I totally forgot to mention this:
I had a patchset that extended statfs to also report back when a
mountpoint is shared, slave, private, or unbindable to avoid parsing
/proc/1/mountinfo which is unreliable and slow. I've given a lengthier
argument in the patchset I sent more than a year ago:
https://lkml.org/lkml/2018/5/25/397

Pretty please, make it possible to retrieve propagation attributes with
fsinfo().
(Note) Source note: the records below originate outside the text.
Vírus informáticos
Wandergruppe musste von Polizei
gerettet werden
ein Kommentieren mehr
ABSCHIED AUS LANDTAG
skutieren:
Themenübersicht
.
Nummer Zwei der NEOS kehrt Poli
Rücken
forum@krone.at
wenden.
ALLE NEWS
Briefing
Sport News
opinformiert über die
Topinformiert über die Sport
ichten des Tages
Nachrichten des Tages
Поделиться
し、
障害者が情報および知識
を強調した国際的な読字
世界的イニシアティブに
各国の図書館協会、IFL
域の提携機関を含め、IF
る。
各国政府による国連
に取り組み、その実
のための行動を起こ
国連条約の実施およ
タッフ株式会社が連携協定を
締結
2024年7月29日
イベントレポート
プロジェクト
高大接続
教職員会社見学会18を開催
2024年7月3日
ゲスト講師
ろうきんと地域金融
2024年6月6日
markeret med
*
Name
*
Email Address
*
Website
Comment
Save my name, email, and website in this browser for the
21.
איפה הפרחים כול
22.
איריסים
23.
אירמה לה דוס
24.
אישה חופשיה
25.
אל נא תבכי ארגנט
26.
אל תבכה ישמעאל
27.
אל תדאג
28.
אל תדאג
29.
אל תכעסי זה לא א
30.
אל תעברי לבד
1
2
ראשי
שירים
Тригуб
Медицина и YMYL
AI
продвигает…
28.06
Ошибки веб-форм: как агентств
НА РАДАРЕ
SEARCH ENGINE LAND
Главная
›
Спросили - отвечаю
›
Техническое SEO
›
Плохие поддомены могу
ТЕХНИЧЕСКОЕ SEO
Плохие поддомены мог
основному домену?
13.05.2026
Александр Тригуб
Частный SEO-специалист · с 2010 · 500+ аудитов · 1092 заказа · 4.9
We desperately need this and it's trivial to add imho.

> +{
> + u32 attrs = 0;
> +
> + if (mnt_flags & MNT_READONLY)
> + attrs |= MOUNT_ATTR_RDONLY;
> + if (mnt_flags & MNT_NOSUID)
> + attrs |= MOUNT_ATTR_NOSUID;
> + if (mnt_flags & MNT_NODEV)
> + attrs |= MOUNT_ATTR_NODEV;
> + if (mnt_flags & MNT_NOEXEC)
> + attrs |= MOUNT_ATTR_NOEXEC;
> + if (mnt_flags & MNT_NODIRATIME)
> + attrs |= MOUNT_ATTR_NODIRATIME;
> +
> + if (mnt_flags & MNT_NOATIME)
> + attrs |= MOUNT_ATTR_NOATIME;
> + else if (mnt_flags & MNT_RELATIME)
> + attrs |= MOUNT_ATTR_RELATIME;
> + else
> + attrs |= MOUNT_ATTR_STRICTATIME;
> + return attrs;
> +}